Review of Home Front Girl by Joan Wehlen Morrison
Overview from www.bn.com: This diary of a smart, astute, and funny teenager provides a fascinating record of what an everyday American girl felt and thought during the Depression and the lead-up to World War II. Young Chicagoan Joan Wehlen describes her daily life growing up in the city and ruminates about the impending war, daily headlines, and major touchstones of the era—FDR’s radio addresses, the Lindbergh kidnapping, Goodbye Mr. Chips and Citizen Kane, Churchill and Hitler, war work and Red Cross meetings. Included are Joan’s charming doodles of her latest dress or haircut reflective of the era. Home Front Girl is not only an entertaining and delightful read but an important primary source—a vivid account of a real American girl’s lived experiences.
My Review:
This one is a hard one to review but I decided that I just had to do it since I think it is such an interesting book. It is basically tells the story of the life of a young girl from the 1937-1943.
Her name is Joan and she lives in Chicago. This is
her diary and we are witness to her private thoughts both about her personal
life and what is going on in the world at the time she is writing. The diary
takes her from age 14 to 20 and is often padded with entries from her school
journals when the regular diary has missing periods.
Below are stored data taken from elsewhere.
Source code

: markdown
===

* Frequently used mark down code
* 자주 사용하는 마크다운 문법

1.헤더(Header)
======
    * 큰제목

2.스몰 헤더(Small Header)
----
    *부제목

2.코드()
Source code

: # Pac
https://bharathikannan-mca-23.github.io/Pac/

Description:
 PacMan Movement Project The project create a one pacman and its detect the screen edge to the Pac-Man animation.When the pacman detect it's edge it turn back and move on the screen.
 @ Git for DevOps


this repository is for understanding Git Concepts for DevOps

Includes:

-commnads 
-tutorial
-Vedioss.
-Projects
I have been reading partly for research on a novel
that I have been working on that also features a teenage girl as narrator. I
thought it might help me with some tone and dialogue problems that I am having
but it so much more than that.
Joan is still relatable today, even if some of the
expressions she uses are not. And actually even a few of them surprised me,
such as her use of the word “uh.”
Like most of us, she is full of contradictions. On
the one hand, she gets excellent grades and considers herself the
“intellectual” type but her spelling is terrible in some places. We also hear
from her own pen that she is not so good at Geometry or German. I can relate to
the Geometry part and was relieved to hear that some smart people have trouble
with it too.
The German classes surprised me also since, from my
research, I have also found that the government tried to convince people with
blood of the Axis powers in their veins from speaking the Axis language. So why
were they ok with non-Germans learning how to speak German when they wanted
German Americans to stop. Hmmm.
Not sure what else to say since there really is no
main storyline to talk about. But I knew that I just had to bring this book to
your attention since I think it is well worth reading and will probably
surprise you as it did me.
The only downside I found was her reference to
Winston Churchill as "pigface" but I reminded myself that she was a
teenager and maybe that is what he looked like to teenage girls once upon a
time.
I think I will just end with a quote. Here it is:
“Oh well…someday I’ll be a genius. Bruce wants to be a psychiatrist (I can’t
even spell it!) but I wouldn’t let him examine my brain though Frazier said I
wouldn’t miss it. (Grrrr.)” That says it all, right?